Templeton
 

Templeton

Introduction

Templeton provides a REST-like web API for HCatalog and related Hadoop components. As shown in the figure below, developers make HTTP requests to access Hadoop MapReduce, Pig, Hive, and HCatalog DDL from within applications. Data and code used by Templeton is maintained in HDFS. HCatalog DDL commands are executed directly when requested. MapReduce, Pig, and Hive jobs are placed in queue by Templeton and can be monitored for progress or stopped as required. Developers specify a location in HDFS into which Templeton should place Pig, Hive, and MapReduce results.

Templeton Architecture

URL format

Templeton resources are accessed using the following URL format:

http://yourserver/templeton/v1/resource

where "yourserver" is replaced with your server name, and "resource" is replaced by the Templeton resource name.

For example, to check if the Templeton server is running you could access the following URL:

http://www.myserver.com/templeton/v1/status

Security

The current version of Templeton supports two types of security:

  • Default security (without additional authentication)
  • Authentication via Kerberos

Standard Parameters

Every Templeton resource can accept the following parameters to aid in authentication:

  • user.name: The user name as a string. Only valid when using default security.
  • SPNEGO credentials: When running with Kerberos authentication.

Security Error Response

If the user.name parameter is not supplied when required, Templeton returns the following error:

{
  "error": "No user found.  Missing user.name parameter."
}

WebHDFS and Code Push

Data and code that are used by Templeton resources must first be placed in Hadoop. The current version of Templeton does not attempt to integrate or replace existing web interfaces that can perform this task, like WebHDFS. (Integration of these functions in some way, perhaps forwarding, is planned for a future release.) When placing files into HDFS is required you can use whatever method is most convienient for you.

Error Codes and Responses

The Templeton server returns the following HTTP status codes.

  • 200 OK: Success!
  • 400 Bad Request: The request was invalid.
  • 401 Unauthorized: Credentials were missing or incorrect.
  • 404 Not Found: The URI requested is invalid or the resource requested does not exist.
  • 500 Internal Server Error: We received an unexpected result.
  • 503 Busy, please retry: The server is busy.

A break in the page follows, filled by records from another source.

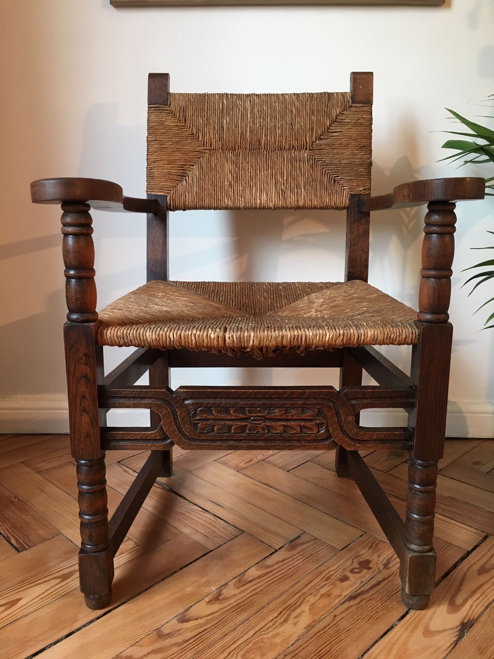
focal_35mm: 29
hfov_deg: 48.2
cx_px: 247
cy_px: 330
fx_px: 552
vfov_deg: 61.7
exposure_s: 1/33
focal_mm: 4.15
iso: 50
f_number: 2.2
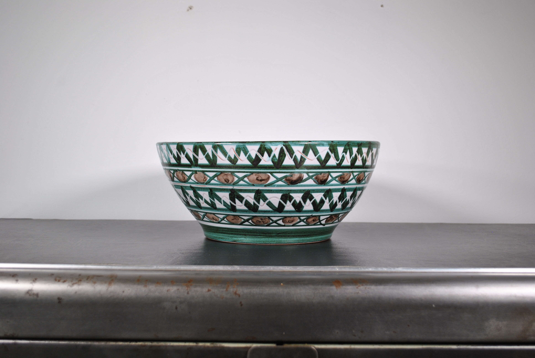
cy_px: 179
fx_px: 647
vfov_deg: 30.9
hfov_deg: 44.9
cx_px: 268
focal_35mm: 44
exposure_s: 1/125
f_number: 5
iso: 200
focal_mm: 29
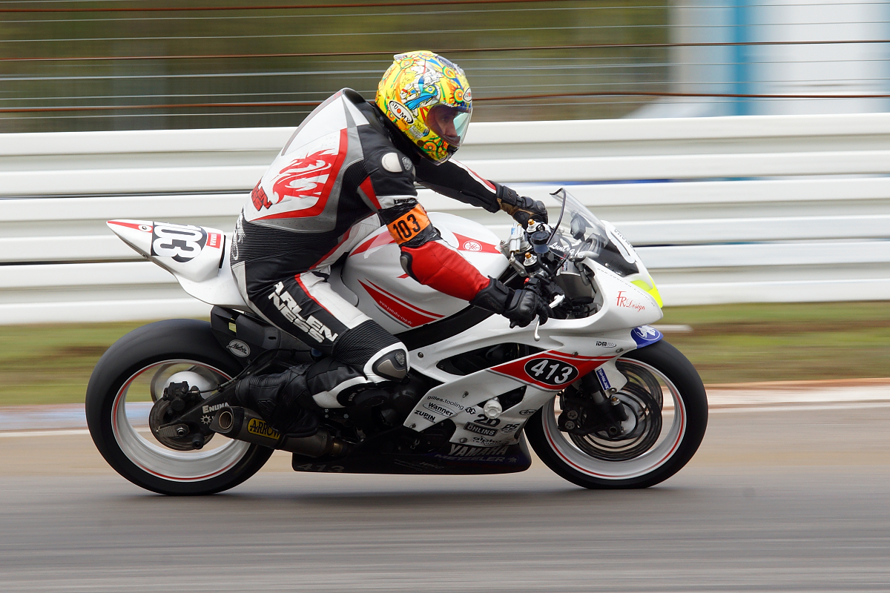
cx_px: 445
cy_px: 296
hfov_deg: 11.4
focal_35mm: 180
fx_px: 4450
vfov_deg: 7.6
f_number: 16
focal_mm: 120
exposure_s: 1/100
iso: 160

Other data returned directly by Templeton is currently returned in JSON format. JSON responses are limited to 1MB in size. Responses over this limit must be stored into HDFS using provided options instead of being directly returned. If an HCatalog DDL command might return results greater than 1MB, it's suggested that a corresponding Hive request be executed instead.

Log Files

The Templeton server creates three log files when in operation:

  • templeton.log is the log4j log. This the main log the application writes to.
  • templeton-console.log is what Java writes to stdout when Templeton is started. It is a small amount of data, similar to "hcat.out".
  • tempelton-console-error.log is what Java writes to stderr, similar to "hcat.err".

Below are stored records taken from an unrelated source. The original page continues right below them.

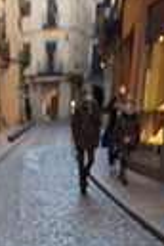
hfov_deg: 20.6
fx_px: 444
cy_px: 446
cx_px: 25
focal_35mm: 65
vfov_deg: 20.9
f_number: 4.5
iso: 400
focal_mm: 11
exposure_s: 1/160
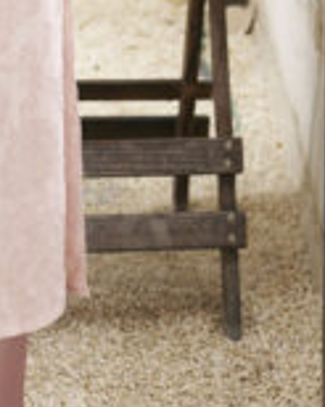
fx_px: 2564
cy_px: -227
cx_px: -89
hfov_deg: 7.2
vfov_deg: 8.8
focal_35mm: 213
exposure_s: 1/160
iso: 640
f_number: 2.5
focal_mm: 50
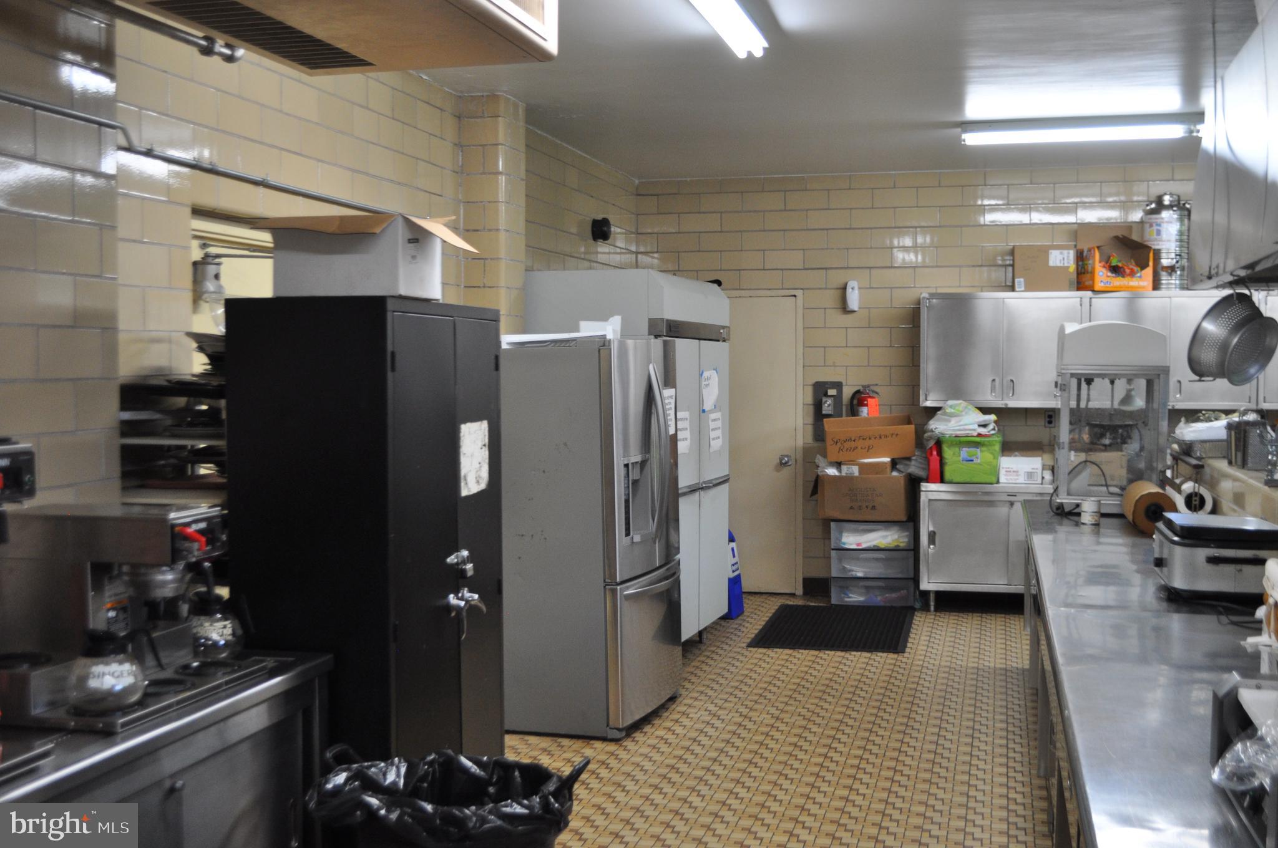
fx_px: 1383
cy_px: 424
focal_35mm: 39
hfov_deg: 49.6
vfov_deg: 34.1
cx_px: 639
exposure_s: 1/60
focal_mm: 26
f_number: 4.2
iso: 720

In the tempelton-log4j.properties file you can set the location of these logs using the variable templeton.log.dir. This log4j.properties file is set in the server startup script.

Project Name

The Templeton project is named after the a character in the award-winning children's novel Charlotte's Web, by E. B. White. The novel's protagonist is a pig named Wilber. Templeton is a rat who helps Wilber by running errands and making deliveries.